Tem policial que veste uma farda com padrão diferente, faz parte de um grupo dito como “especial”, mas age como o pior dos amadores da tão prezada milícia, e o pior, sujando a imagem de toda a corporação.
O policial jamais, em circunstância alguma, deve esquecer do princípio da imparcialidade. Com ele você faz perguntas e não sai defendendo e nem condenando as pessoas, até porque isso só cabe ao juiz.
Numa abordagem policial, por mais que os abordados estejam errados, por mais que exista ali um colega de trabalho sendo submetido ao estrito exercício de direito, um bom policial jamais deve sugerir, afirmar ou mesmo já julgar que o indivíduo seja um criminoso, principalmente se não há provas necessárias para isso.
É, senhores do GATI… Boa parte de vocês estão longe de serem especiais. Boa parte estão mais é despreparados. Mas a culpa não é do grupamento, e sim do governo que não fornece um treinamente mais específico, e também a falta de vontade do policial buscar agir sempre nos parâmetros da lei e também usar do bom senso.
Aqui quem fala é o Sd 204139 Lucimar Oliveira Barros. Como já fiz em outras postagens, medo é algo que já não existe em mim desde o momento que adquiri uma infeliz disfunção cerebral. Não tenho medo de ninguém e nem da morte. Costumo dizer que o ue tenho é respeito pelas pessoas, sejam elas quem forem, algo que sugiro que vocês possuam também. Porque abordar uma pessoa trabalhadora, sem passagens, e chamá-la de usuária de drogas, palhaço, e praticamente agredí-la fisicamente ao mandar abrir as pernas na abordagem, isso mostra um despreparo total do policial em especícifico. Sem falar que tentou por palavras em minha boca dizendo que chamei a guarnição de “porra”, quando simplesmente, eu, o soldado Oliveira, que em modéstia parte, acabei sozinho com um sistema de corrupção que estava estabelecido na sede do 2BPM, apenas me identifiquei como sendo também um policial militar.
Volte para a academia soldado. Você necessita urgentemente aprender a como se portar numa abordagem policial, talvez até precise de um psicólogo para conseguir se manter imparcial, caso contrário, sua carreira pode ser curta na briosa.

* * * * * * *

_FAÇA O SEGUINTE:_
A – Reescreva o trecho do texto de leitura que vai de "Tem policial que" até "necessárias para isso.", trocando "juiz" por "magistrado".
B – Resuma o texto de leitura em duas frases.
C – Segundo o texto de leitura, a quem cabe defender ou condenar as pessoas?

* * * * * * *

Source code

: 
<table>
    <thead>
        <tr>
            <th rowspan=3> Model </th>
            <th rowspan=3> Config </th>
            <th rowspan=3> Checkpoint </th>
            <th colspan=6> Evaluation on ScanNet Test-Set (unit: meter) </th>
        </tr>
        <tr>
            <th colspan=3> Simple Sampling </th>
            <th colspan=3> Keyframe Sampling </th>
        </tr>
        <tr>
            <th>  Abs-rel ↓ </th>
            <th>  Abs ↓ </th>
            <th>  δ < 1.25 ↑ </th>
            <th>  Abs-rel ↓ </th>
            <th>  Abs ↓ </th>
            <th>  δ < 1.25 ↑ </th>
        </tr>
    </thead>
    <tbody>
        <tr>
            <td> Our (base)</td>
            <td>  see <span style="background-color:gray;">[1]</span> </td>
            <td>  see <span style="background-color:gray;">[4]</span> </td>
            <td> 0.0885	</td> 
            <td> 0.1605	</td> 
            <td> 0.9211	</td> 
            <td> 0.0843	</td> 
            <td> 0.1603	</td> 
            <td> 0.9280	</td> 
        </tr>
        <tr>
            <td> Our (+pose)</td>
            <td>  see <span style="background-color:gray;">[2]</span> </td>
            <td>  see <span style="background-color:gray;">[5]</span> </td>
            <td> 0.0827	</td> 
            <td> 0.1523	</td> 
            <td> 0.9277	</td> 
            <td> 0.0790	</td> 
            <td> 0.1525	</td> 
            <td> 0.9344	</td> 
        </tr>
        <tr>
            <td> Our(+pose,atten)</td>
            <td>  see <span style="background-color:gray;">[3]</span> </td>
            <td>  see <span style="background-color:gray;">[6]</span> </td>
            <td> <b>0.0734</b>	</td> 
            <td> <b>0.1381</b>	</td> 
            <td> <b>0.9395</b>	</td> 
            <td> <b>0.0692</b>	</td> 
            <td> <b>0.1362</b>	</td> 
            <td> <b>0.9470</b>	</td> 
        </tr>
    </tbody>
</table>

* * * * * * *

_RESPOSTAS DAS TAREFAS:_
A –
Tem policial que veste uma farda com padrão diferente, faz parte de um grupo dito como “especial”, mas age como o pior dos amadores da tão prezada milícia, e o pior, sujando a imagem de toda a corporação.
O policial jamais, em circunstância alguma, deve esquecer do princípio da imparcialidade. Com ele você faz perguntas e não sai defendendo e nem condenando as pessoas, até porque isso só cabe ao magistrado.
Numa abordagem policial, por mais que os abordados estejam errados, por mais que exista ali um colega de trabalho sendo submetido ao estrito exercício de direito, um bom policial jamais deve sugerir, afirmar ou mesmo já julgar que o indivíduo seja um criminoso, principalmente se não há provas necessárias para isso.

B – O texto afirma que parte dos policiais do GATI age com despreparo, esquece o princípio da imparcialidade e julga os abordados sem provas, o que suja a imagem de toda a corporação. O soldado Lucimar Oliveira Barros critica uma abordagem em que uma pessoa trabalhadora foi chamada de usuária de drogas e de palhaço, atribui o despreparo ao governo e à falta de vontade do policial e recomenda que o soldado volte para a academia.

C – Ao juiz.